Revision comparison data:
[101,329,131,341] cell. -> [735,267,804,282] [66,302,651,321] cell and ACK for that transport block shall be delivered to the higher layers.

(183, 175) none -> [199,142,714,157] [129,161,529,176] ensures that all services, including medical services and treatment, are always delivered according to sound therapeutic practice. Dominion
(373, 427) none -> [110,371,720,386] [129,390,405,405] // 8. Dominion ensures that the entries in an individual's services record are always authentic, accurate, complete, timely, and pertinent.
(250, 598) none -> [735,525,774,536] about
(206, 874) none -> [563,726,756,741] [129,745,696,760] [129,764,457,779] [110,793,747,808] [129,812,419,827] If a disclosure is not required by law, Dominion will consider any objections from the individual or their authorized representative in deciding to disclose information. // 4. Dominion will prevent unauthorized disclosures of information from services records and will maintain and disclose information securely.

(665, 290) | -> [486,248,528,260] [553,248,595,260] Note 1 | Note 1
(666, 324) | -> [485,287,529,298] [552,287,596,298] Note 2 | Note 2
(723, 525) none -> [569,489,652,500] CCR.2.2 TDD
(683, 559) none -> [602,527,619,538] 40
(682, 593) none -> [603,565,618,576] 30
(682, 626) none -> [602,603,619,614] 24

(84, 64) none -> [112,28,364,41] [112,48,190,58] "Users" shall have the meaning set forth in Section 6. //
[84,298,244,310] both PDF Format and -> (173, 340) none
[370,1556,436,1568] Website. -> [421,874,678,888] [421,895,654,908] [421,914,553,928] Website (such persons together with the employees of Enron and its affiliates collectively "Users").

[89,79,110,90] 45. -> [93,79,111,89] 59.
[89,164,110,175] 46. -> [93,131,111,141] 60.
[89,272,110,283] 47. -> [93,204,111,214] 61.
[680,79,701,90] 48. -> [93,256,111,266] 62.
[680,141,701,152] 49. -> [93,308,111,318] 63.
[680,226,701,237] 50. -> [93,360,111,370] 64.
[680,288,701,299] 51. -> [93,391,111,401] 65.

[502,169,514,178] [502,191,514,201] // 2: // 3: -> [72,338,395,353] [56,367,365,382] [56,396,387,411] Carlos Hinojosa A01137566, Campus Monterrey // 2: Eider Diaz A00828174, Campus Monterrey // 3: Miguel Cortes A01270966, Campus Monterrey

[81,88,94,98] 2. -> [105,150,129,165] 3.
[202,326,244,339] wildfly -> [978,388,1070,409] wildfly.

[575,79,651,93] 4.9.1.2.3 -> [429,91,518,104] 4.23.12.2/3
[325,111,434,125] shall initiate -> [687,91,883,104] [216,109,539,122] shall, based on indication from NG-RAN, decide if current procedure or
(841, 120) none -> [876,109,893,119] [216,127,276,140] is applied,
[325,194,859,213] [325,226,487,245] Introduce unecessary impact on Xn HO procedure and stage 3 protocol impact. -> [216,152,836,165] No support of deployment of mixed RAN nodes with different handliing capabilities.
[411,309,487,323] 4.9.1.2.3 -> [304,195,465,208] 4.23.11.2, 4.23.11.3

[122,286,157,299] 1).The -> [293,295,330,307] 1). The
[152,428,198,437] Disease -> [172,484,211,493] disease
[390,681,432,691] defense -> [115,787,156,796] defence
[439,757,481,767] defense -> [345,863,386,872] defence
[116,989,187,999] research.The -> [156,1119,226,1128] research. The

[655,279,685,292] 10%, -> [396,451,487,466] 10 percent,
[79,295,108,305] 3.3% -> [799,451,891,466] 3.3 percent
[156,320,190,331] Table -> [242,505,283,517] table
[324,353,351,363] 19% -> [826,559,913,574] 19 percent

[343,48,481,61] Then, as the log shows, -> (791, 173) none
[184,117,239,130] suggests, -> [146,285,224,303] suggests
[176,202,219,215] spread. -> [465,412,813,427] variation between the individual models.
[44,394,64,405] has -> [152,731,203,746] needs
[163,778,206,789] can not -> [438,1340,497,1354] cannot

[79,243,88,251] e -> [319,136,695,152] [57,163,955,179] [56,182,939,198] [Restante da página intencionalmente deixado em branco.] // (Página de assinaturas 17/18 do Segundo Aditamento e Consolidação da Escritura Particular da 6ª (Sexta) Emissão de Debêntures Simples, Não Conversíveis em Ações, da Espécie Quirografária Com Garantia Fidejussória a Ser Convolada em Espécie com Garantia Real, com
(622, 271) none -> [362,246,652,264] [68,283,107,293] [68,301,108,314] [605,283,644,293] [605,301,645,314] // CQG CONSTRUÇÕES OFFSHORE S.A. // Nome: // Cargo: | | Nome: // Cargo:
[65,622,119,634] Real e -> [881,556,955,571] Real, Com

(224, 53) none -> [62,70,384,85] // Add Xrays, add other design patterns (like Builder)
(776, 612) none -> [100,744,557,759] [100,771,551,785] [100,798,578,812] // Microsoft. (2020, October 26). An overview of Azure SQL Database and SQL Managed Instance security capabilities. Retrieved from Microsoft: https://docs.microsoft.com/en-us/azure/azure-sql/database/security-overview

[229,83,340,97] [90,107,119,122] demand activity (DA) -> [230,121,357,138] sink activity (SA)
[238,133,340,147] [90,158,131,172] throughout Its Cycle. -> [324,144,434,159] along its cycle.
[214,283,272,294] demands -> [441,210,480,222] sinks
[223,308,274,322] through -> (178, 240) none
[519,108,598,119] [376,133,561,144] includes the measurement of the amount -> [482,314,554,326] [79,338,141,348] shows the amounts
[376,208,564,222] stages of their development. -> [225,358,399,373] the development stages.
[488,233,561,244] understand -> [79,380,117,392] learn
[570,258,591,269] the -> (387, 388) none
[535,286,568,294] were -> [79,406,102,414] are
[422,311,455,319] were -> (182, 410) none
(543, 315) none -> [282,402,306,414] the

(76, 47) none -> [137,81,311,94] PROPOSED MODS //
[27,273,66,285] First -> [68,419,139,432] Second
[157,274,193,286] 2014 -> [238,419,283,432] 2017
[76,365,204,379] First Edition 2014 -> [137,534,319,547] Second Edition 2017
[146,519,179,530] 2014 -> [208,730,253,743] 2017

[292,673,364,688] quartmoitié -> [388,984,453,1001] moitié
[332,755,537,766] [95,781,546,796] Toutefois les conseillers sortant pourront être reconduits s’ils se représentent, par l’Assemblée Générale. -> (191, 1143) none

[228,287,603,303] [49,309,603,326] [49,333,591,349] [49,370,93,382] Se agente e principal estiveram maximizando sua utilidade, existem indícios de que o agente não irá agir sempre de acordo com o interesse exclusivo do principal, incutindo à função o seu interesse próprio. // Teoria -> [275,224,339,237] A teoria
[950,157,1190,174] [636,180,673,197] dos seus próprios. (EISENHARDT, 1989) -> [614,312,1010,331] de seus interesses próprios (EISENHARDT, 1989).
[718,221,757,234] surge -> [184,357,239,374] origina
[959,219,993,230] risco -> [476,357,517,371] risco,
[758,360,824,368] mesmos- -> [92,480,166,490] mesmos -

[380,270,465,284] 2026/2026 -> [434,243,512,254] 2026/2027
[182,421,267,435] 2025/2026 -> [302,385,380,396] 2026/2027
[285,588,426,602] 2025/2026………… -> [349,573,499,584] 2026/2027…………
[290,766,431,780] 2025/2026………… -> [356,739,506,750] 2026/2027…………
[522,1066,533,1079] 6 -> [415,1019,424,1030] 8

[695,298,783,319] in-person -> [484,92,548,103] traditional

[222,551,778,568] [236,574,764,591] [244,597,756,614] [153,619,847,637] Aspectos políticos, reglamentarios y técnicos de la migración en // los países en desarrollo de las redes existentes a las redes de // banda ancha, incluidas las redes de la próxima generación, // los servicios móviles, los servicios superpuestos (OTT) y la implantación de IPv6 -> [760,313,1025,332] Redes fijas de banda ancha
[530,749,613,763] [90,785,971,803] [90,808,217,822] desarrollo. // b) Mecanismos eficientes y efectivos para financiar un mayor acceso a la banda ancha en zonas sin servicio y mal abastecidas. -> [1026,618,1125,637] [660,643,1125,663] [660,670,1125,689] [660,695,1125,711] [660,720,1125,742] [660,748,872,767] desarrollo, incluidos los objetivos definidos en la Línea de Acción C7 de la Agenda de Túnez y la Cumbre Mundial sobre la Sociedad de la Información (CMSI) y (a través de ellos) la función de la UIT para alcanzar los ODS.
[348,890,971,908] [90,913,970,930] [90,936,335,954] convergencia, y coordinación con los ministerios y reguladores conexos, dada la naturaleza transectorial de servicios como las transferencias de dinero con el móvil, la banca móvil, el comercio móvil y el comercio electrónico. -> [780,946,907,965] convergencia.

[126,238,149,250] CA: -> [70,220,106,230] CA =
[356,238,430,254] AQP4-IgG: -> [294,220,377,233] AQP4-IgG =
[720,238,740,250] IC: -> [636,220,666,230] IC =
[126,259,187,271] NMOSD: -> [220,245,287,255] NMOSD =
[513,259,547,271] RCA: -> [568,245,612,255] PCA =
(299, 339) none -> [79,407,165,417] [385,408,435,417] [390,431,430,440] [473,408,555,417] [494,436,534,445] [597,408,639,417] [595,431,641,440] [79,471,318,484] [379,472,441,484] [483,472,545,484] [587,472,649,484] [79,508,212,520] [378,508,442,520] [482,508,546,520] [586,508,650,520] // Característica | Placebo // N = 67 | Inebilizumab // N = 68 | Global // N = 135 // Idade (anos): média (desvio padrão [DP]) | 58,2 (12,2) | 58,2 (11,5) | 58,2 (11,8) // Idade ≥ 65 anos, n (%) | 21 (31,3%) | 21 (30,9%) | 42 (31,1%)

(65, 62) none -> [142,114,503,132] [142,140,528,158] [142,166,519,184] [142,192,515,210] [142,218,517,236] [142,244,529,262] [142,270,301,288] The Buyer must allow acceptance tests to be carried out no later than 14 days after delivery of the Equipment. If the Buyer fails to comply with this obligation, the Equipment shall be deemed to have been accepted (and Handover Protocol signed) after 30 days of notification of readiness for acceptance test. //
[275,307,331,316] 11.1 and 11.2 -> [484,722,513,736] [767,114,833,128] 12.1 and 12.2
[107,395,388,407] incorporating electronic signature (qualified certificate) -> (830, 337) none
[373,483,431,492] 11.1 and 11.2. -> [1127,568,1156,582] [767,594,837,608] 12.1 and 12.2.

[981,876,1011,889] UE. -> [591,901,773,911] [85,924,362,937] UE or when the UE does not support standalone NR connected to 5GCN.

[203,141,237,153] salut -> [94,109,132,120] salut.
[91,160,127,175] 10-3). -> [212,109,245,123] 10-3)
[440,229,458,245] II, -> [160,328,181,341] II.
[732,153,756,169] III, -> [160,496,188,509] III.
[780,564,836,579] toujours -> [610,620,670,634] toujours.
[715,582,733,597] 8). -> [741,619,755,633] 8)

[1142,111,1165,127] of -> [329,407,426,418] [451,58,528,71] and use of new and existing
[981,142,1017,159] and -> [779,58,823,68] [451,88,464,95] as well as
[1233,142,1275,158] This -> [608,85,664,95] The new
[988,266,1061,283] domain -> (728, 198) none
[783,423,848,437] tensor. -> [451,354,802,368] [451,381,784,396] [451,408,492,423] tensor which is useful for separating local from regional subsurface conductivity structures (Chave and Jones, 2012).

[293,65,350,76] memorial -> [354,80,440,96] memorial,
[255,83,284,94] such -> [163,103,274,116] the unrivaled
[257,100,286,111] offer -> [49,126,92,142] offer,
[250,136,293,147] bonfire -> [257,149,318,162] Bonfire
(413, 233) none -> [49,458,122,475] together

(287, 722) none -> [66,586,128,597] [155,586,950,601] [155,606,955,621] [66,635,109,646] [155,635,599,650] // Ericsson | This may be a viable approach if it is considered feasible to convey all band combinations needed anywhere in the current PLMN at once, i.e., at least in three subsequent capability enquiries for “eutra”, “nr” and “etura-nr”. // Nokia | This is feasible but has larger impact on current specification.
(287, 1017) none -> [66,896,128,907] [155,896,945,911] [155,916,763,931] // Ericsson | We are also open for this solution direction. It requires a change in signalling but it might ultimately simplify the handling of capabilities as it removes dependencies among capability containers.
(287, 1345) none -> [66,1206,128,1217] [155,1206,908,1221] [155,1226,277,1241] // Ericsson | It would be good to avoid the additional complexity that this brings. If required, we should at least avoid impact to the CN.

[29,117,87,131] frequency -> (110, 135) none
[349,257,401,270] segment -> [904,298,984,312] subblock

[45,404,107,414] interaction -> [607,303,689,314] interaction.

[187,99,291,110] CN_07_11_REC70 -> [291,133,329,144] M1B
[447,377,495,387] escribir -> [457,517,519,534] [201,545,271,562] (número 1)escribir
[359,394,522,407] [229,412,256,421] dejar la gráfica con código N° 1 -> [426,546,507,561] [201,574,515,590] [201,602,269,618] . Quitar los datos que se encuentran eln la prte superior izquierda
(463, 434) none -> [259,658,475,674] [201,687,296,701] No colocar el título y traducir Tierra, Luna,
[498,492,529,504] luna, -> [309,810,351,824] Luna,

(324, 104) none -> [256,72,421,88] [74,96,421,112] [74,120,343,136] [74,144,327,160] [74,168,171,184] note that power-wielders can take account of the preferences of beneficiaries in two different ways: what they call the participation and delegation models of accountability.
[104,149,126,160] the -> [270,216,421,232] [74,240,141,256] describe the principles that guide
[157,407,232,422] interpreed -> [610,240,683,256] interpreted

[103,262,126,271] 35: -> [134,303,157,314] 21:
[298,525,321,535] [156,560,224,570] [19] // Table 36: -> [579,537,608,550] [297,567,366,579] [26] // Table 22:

ACTION ITEM: Set down exactly the lines that begin the records and continue through the line bearing "(250, 598) none -> [735,525,774,536] about"; include both ends.

ANSWER:
[101,329,131,341] cell. -> [735,267,804,282] [66,302,651,321] cell and ACK for that transport block shall be delivered to the higher layers.

(183, 175) none -> [199,142,714,157] [129,161,529,176] ensures that all services, including medical services and treatment, are always delivered according to sound therapeutic practice. Dominion
(373, 427) none -> [110,371,720,386] [129,390,405,405] // 8. Dominion ensures that the entries in an individual's services record are always authentic, accurate, complete, timely, and pertinent.
(250, 598) none -> [735,525,774,536] about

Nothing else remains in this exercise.